* **WHAT IS REQUIRED**:
Wherever a line in the data holds the word "hyderabad", pull that line out.

EXERCISE INPUT: Begin

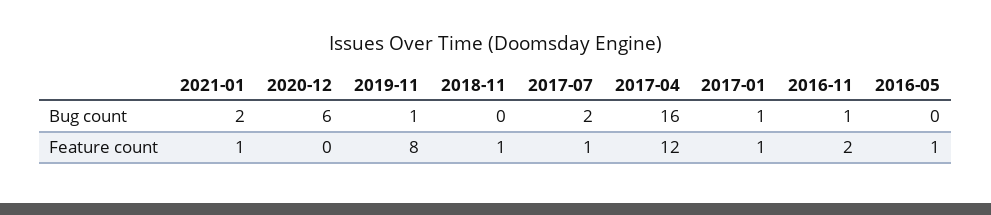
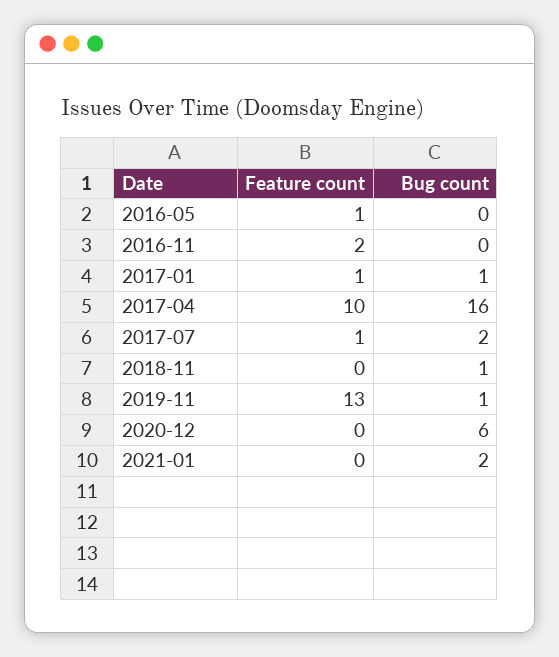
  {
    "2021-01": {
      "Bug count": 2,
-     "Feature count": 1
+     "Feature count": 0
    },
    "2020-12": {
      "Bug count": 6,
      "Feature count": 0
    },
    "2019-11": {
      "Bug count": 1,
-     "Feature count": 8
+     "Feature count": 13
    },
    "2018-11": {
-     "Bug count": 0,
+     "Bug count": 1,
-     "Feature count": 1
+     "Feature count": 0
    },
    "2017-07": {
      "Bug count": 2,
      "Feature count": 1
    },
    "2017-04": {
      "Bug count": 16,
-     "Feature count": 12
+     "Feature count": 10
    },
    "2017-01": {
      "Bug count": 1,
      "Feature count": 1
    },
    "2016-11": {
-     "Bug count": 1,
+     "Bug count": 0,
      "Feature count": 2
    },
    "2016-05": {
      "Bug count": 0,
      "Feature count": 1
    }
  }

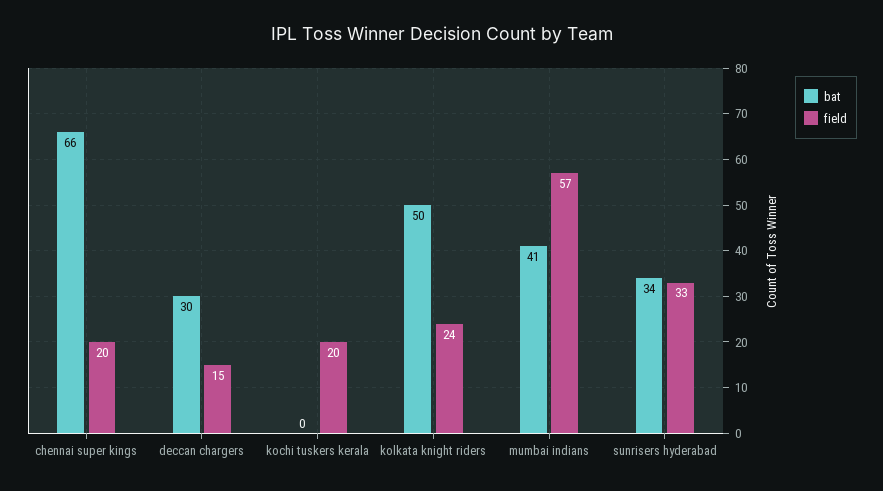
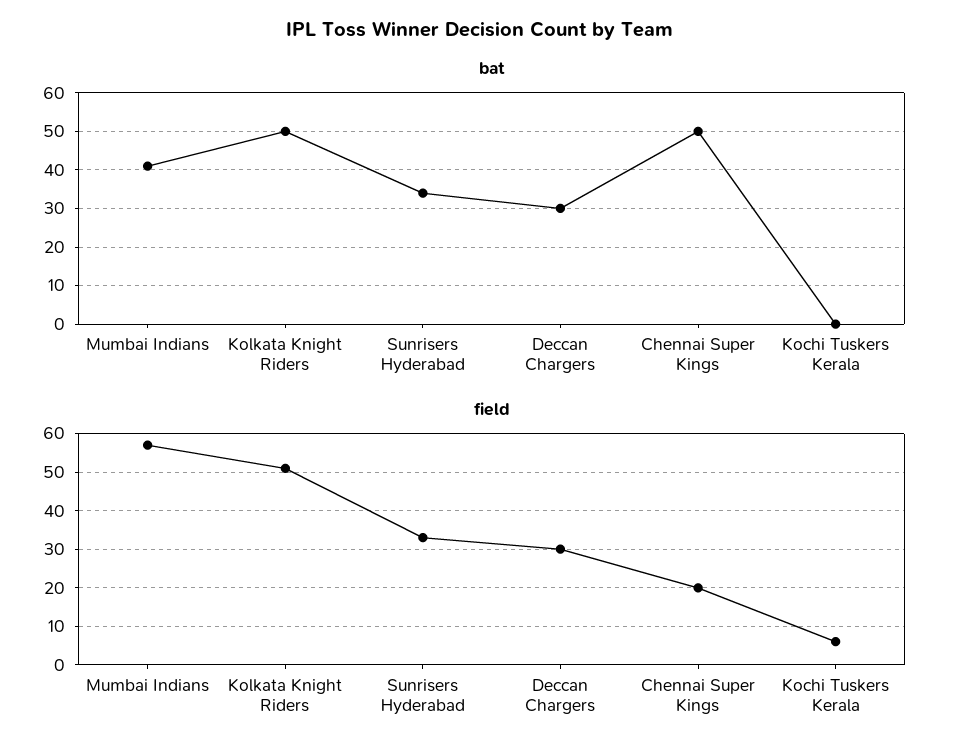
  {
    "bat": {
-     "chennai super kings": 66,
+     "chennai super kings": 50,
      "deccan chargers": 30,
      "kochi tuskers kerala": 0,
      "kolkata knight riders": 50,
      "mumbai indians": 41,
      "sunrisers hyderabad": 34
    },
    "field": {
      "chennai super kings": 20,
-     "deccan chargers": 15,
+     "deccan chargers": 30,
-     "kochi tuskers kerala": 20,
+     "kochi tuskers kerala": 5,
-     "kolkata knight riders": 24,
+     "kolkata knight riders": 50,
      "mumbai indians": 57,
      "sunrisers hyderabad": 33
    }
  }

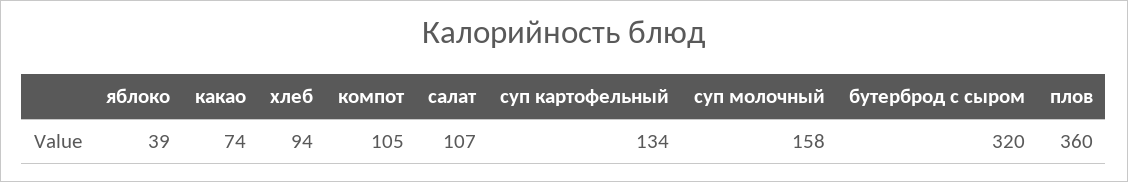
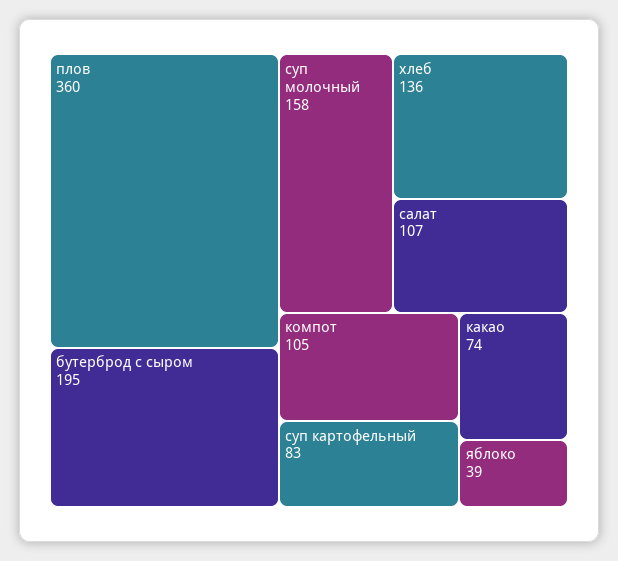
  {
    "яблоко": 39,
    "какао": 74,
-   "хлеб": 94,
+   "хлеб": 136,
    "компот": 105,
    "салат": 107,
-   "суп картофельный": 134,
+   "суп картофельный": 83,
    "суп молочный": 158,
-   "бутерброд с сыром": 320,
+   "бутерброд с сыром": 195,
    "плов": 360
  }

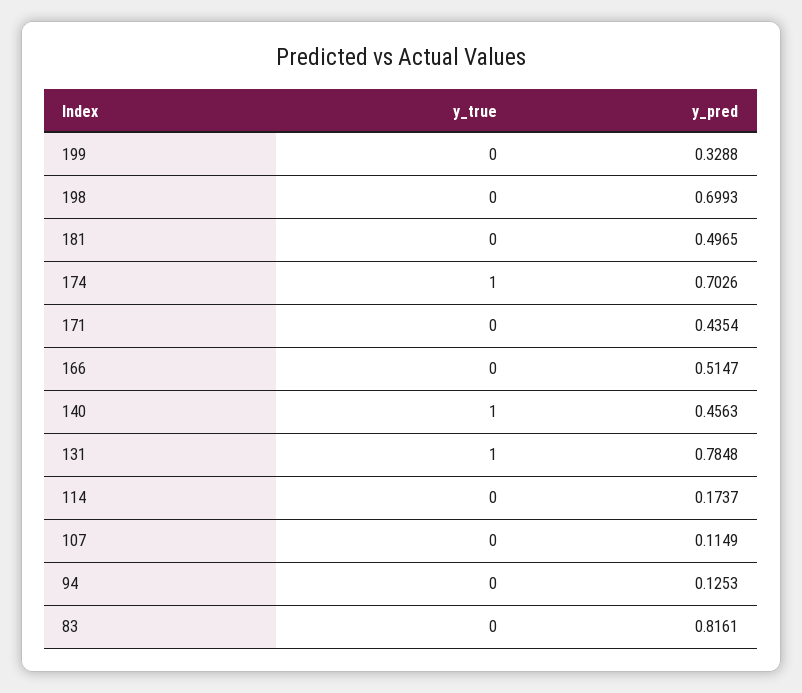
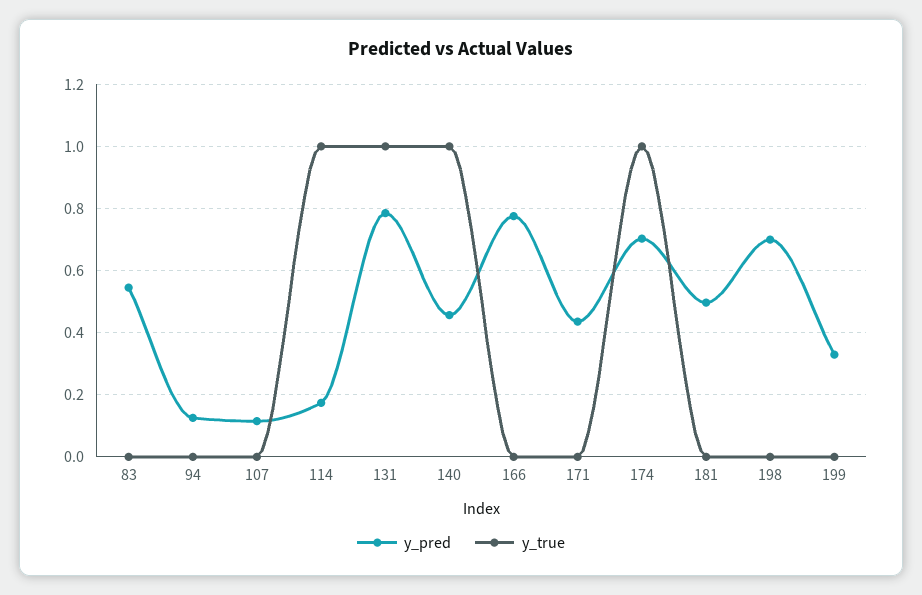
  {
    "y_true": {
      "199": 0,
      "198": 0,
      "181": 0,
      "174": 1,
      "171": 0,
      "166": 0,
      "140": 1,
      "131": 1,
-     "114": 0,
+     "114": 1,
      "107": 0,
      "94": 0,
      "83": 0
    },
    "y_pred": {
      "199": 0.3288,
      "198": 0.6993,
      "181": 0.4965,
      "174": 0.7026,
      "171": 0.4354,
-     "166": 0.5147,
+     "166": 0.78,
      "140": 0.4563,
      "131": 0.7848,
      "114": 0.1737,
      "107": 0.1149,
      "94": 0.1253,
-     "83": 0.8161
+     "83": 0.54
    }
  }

EXERCISE INPUT: End
EXERCISE INPUT: Begin

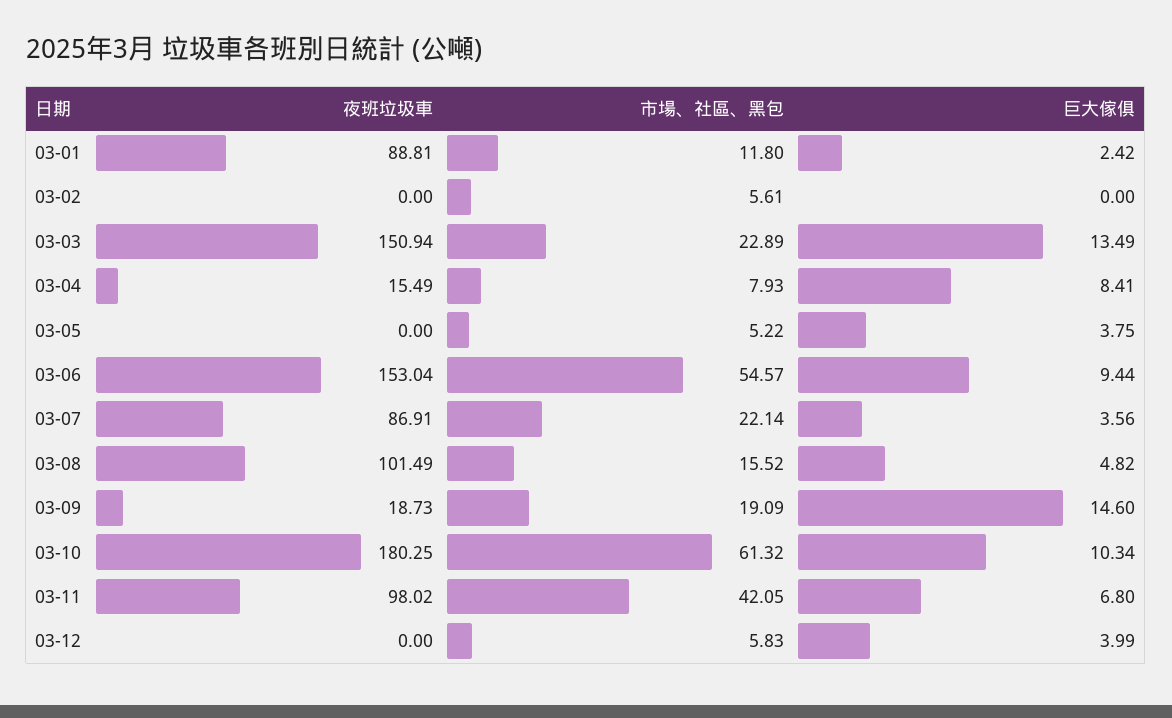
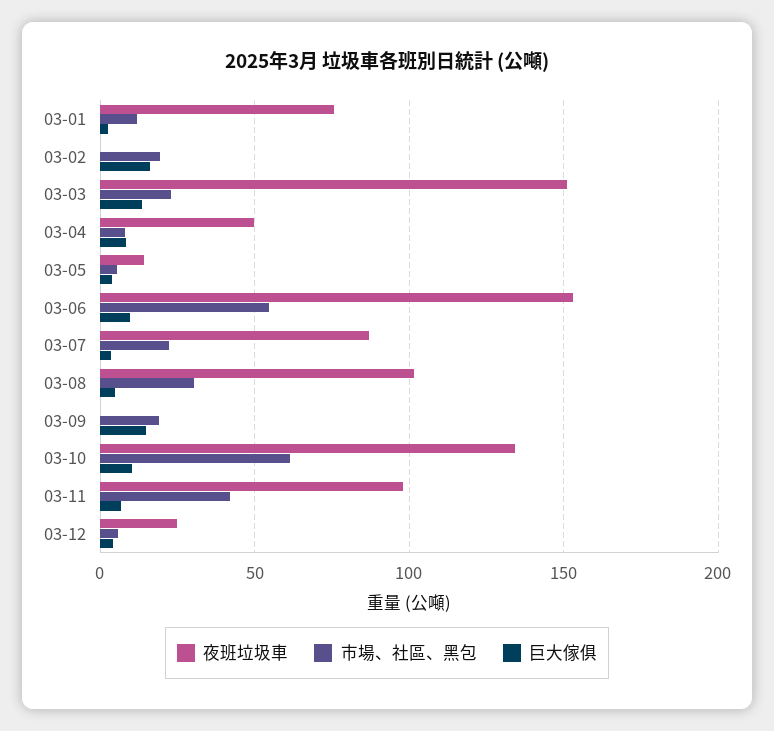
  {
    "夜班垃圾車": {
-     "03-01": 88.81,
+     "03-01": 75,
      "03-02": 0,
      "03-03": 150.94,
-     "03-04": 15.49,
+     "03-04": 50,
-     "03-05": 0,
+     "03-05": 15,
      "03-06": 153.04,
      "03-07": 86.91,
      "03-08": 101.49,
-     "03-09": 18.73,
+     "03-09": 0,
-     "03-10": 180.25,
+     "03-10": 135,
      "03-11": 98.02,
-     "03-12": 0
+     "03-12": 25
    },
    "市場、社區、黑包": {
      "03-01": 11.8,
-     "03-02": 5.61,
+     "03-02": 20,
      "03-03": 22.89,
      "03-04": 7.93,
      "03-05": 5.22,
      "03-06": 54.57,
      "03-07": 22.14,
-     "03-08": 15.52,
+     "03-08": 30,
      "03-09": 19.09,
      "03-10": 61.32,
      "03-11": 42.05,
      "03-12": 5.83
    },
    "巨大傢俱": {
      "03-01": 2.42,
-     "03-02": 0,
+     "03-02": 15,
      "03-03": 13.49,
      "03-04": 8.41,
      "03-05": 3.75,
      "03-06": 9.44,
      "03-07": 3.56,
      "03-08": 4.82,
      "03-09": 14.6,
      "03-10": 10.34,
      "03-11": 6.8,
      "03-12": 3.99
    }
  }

EXERCISE INPUT: End
EXERCISE INPUT: Begin

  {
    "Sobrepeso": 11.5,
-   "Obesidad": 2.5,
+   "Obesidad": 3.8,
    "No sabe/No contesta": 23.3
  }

EXERCISE INPUT: End

* **RESULT OF THIS TASK**:
      "sunrisers hyderabad": 34
      "sunrisers hyderabad": 33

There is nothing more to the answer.